In a City Desperate for Water, Tanker Drivers Hold All the Cards

Chennai | 07/16/2013 9:00am
Shalini Umachandran | Informal City Dialogues

In parts of Chennai, water delivered by tanker trucks is the only option residents have. Photo credit: Amar Ramesh

For three days late last month, 400 water-tanker lorries lined up on either side of the Thoraipakkam-Pallavaram Radial Road as cars, buses, motorbikes and trucks whizzed past on the link connecting Old Mahabalipuram Road (OMR), also known as the IT Corridor, and GST Road to the airport. The tanker operators were on a flash strike, protesting their pumping sets being impounded by a government official.

The yellow, green and blue tankers stood stolidly by the road in the shadow of the tall, glass-fronted buildings in the southern suburbs to which they supply water every day. Thousands of families living on OMR and Pallikaranai were left high and dry after the 400 private water tankers — the sole suppliers of water to the southern parts of the city — went on strike. Most companies and apartment blocks along OMR do not have water connections from the government.

In September 2011, the Chennai corporation city limits were expanded from 176 to 426 square kilometers by annexing 42 local bodies adjoining the city. Many of the newly added areas are among the fastest growing, fueled by jobs on the IT Corridor, where a number of information technology and multinational firms have offices. Alongside the offices, high-rise apartment complexes are springing up to house the many workers from across the state and country.

Jugs at a water pump waiting to be filled. For people without a water connection in their home, such containers are a lifeline. Photo credit: McKay Savage via Flickr Creative Commons

“We are in the process of laying pipelines in added areas, but it will take time,” said a senior official at Metrowater, the city’s water utility. Until then, private water-tanker operators are taking advantage of the gap in the system.

Private tankers operate with their own set of rules, and a union decides the prices for a load of water. Metrowater charges Rs 600 for 9,000 liters of water, while private tankers charge between Rs 1,500 and Rs 3,000.

Residents of villages on the outskirts of Chennai, areas such as Ambattur, Medavakkam and Madhavaram, from where the tanker owners and operators draw water, say the tankers are depleting their ground water. The tankers supply water to all the IT and ITES companies located along OMR and in Sholinganallur, Guindy and Ambattur Industrial Estate.
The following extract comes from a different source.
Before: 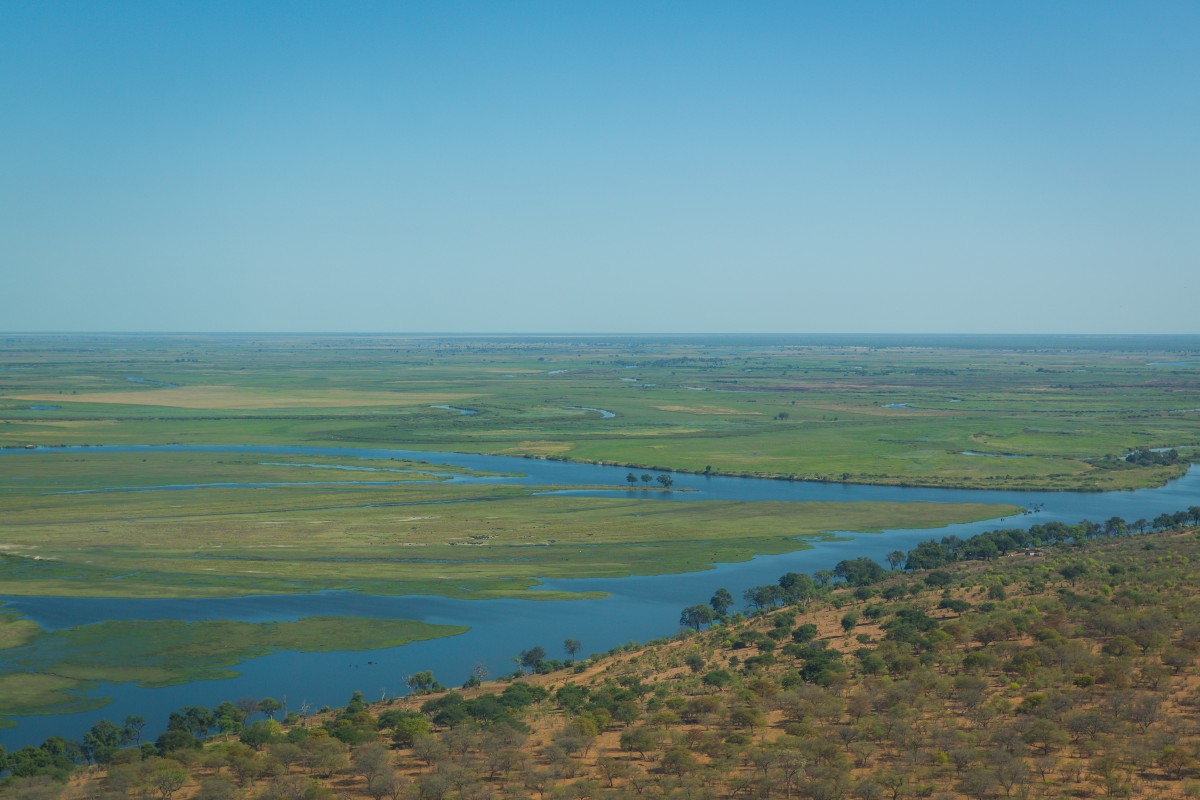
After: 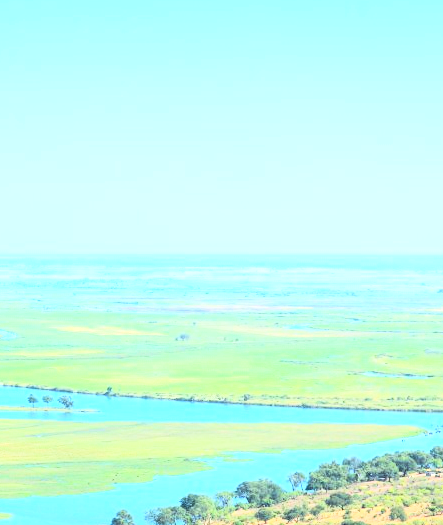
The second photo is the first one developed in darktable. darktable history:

“The private water tankers indiscriminately draw water from our wells. We used to find water 15 meters below the ground, but now we have to dig 200 meters to get water,” said E Ganeshan, who has been living in Semmencherry for 12 years. “The government needs to bring in a law to regularize extraction.”

Last week’s strike followed the seizing of a tanker and pump sets by an administration officer of Sholinganallur, in the south of the city. Residents of Otiambakkam, a village in Sholinganallur, had complained about tankers drawing water illegally from their land. The official acted, and the tanker operators reacted. After a three-day standoff, during which some companies told employees to stay away from work because they hadn’t enough water to keep offices working, the government blinked.

“We called off our strike after the government said we would not be harassed for tapping groundwater illegally. We were asked to apply for permission to draw water from licensed borewells,” said P S Sundaram, president of Chennai Private Water Tanker Lorries Association. Revenue department officials held a meeting with private tankers’ associations and assured them that steps would be taken to regularize the tapping of groundwater.

While the strike may have ended with the government – as always – promising to “look into the matter” and “regularize norms for extraction of groundwater,” it highlighted the desperate situation the city is in. Tanker operators have always managed to arm-twist the government since the demand for water in this rapidly expanding city is far higher than the supply. Metrowater, the government agency that supplies water to the city, has cut its daily supply to households and commercial establishments by 27 percent following a failed monsoon and a punishing summer. The city’s four reservoirs are 86 percent empty. Tanker operators have plenty to smile about.